Так входил в фильм образ беды, воплощавшийся затем в дымном чаде факелов, укрепленных на столбах, в звоне колоколов, в бараках холерных больных и в суровом сосредоточенном лице главного героя — хирурга Пирогова. Его роль играл Константин Скоробогатов. Скоробогатов — Пирогов, пожалуй, главная удача этого фильма. Он начисто лишен какой бы то ни было репрезентативности, парадности. Он не произносил речей, не становился в позу. Это был действительно человек дела и человек долга.
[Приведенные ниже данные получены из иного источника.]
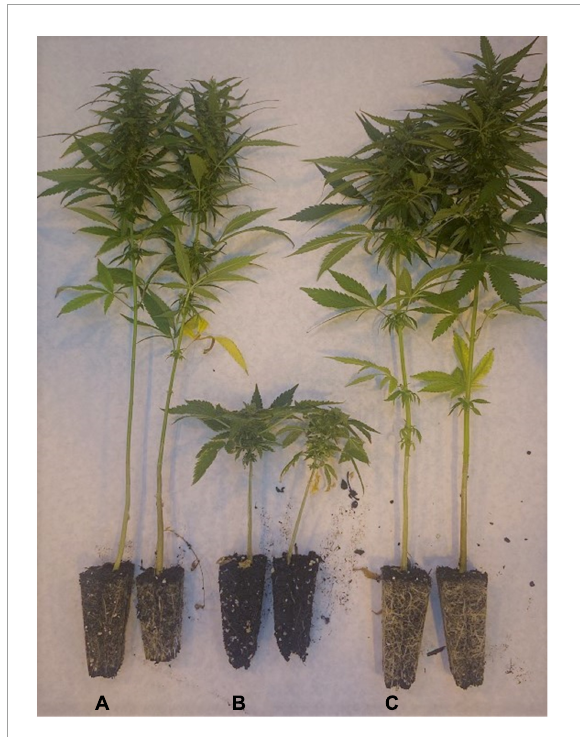
FIGURE3 Photoperiod-insensitive C. sativa grown under long days (16L:8D) and photographed 85 days after planting. Representative female plants of panel (A) ‘Picolo,’ (B) ‘Le Crème’ ( Autoflower1 / Autoflower1 ), and (C) ‘Le Crème’ ( Autoflower1 / Autoflower1 ) × ‘Picolo’ F 1 . Receptive white pistils were present at the apex of plants in panels (A,C) at 85 days after planting, but only brown desiccated pistils were present on plants in panel (B) .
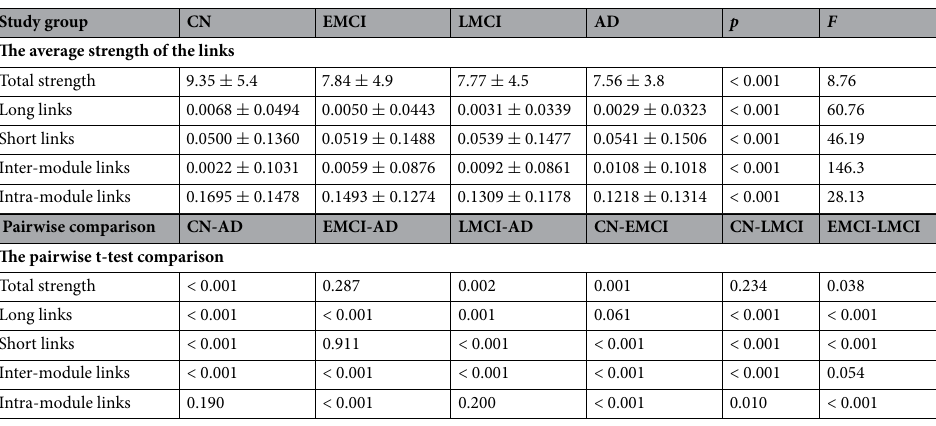
Table 1. General information about the distribution of the links of the study networks. The top table shows the average strength of the links, which are grouped into long or short links and inter-module or intra-module links. The significance of the pairwise differences is assessed using the t-test and is shown in the bottom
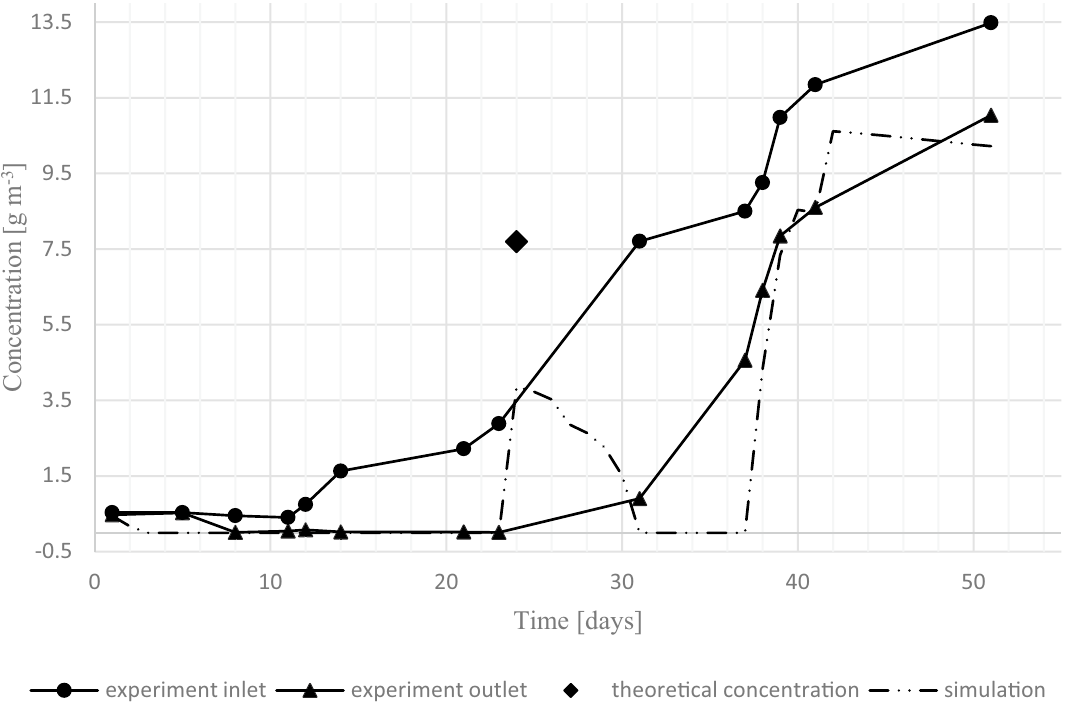
Figure 2. Experimental results and model prediction of toluene biofiltratin (EBRT = 4.5 min). The single data point depicted as a rhomboid, represents the theoretical increase in the biofilter inlet after increasing the inlet concentration—the actual measurement at the inlet was carried out a later day.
Скоробогатов не играл гениального ученого. Он показывал человека, у которого чувство сострадания развито предельно. И из этого сострадания, из ощущения своей необходимости и вырастал большой человек и большой врач. Живое, человеческое, искреннее торжествовало в этом фильме и достигало своего апогея в одной из последних сцен — в разговоре между больным Пироговым и пришедшим его навестить адмиралом Нахимовым в дни Севастопольской обороны. Дуэт двух больших актеров — Скоробогатова и Дикого. Их разговор — разговор людей умных, тонких, мягких, понимающих всю безнадежность своей борьбы против тупости, бюрократизма, наглого казнокрадства. Как непередаваемо беспомощно поднимает плечи Нахимов — Дикий в ответ на просьбу Пирогова — Скоробогатова, что хорошо бы унять интенданта. «Не могу, у него там рука», — произносит Нахимов. В сущности, он и Пирогов не многое могут. Но то, что они могут, они делают.
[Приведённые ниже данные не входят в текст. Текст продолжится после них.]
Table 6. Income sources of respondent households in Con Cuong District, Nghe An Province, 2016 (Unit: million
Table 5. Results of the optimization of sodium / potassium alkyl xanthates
Короткая сцена, но в ней такая подлинность, такая удивительная чистота актерского рисунка, достоверность интонации, что эпизод этот по праву мог бы стать образцом для многих историко-биографических фильмов. Картина эта отнюдь не была безупречной.
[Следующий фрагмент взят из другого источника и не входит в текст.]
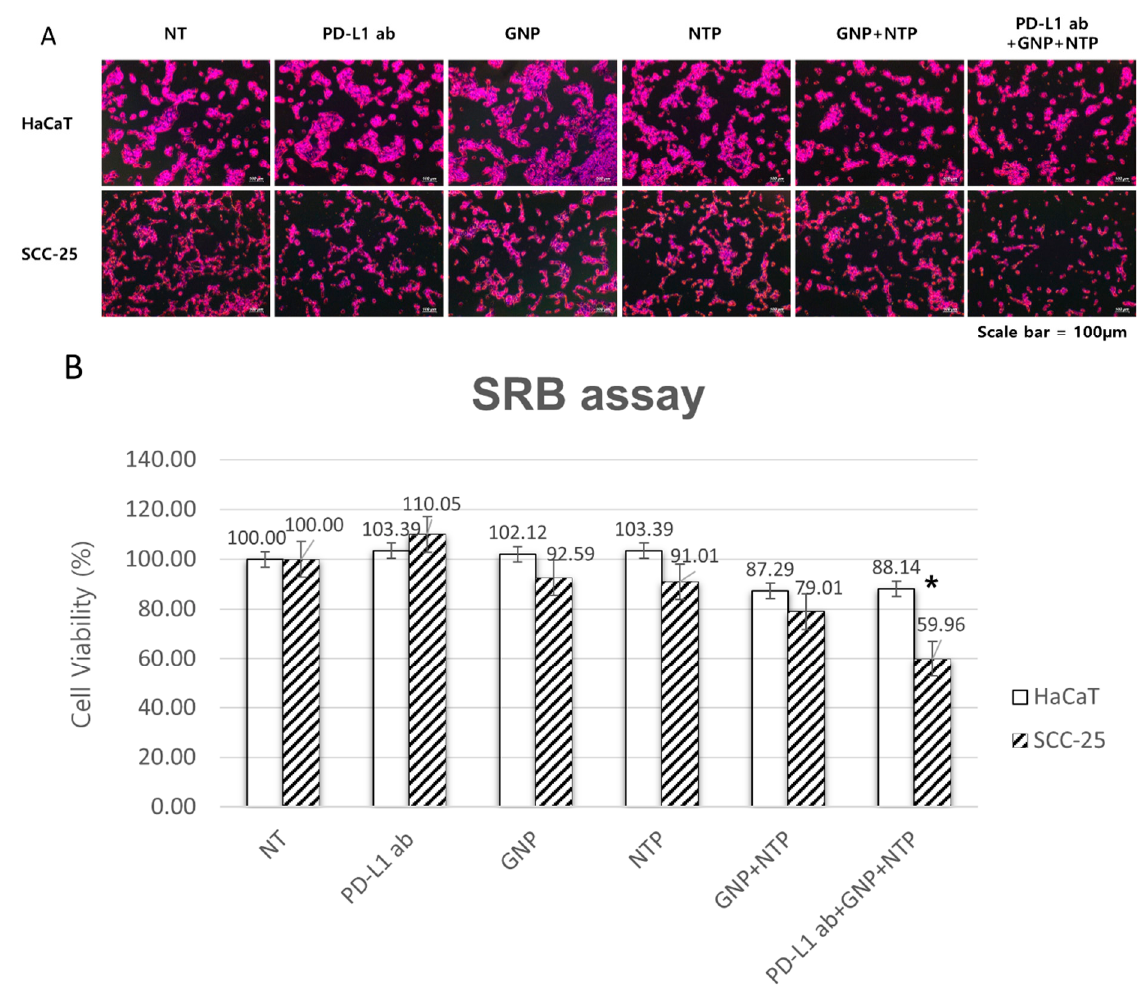
Figure 4. Effect of PD-L1 ab + GNP + NTP on the cell viability of SCC-25 cells and HaCaT cells. ( A ) According to the SRB assay, SCC-25 cells overall showed lower cell viability compared to HaCaT cells. Least number of cells were observed after PD-L1 ab + GNP + NTP treatment. ( B ) Data shown represent three independent experiments. * p < 0.05, statistical difference using a paired t -test. Abbreviations: NT, nontreatment; ab, antibody; GNP, gold nanoparticle; NTP, nonthermal plasma.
Уже в образе придворного лейб-медика шарлатана Мандта проступала вульгарно трактовавшаяся тема борьбы с иностранщиной, которая станет очень важной в биографических фильмах более позднего времени. Были в фильме и условно экспансивные студенты, бежавшие за Пироговым с криком «учитель!» и игравшие его величие. Но сам Пирогов был совершенно вне схемы великого человека. Ум, доброта, демократичность — эти черты были определяющими в характере, созданном Скоробогатовым. ‹…›
Ханютин Ю. Художественное кино в послевоенные годы // История советского кино. 1917—1967: В 4 т. Т. 3. 1941—1952. М.: Искусство, 1975.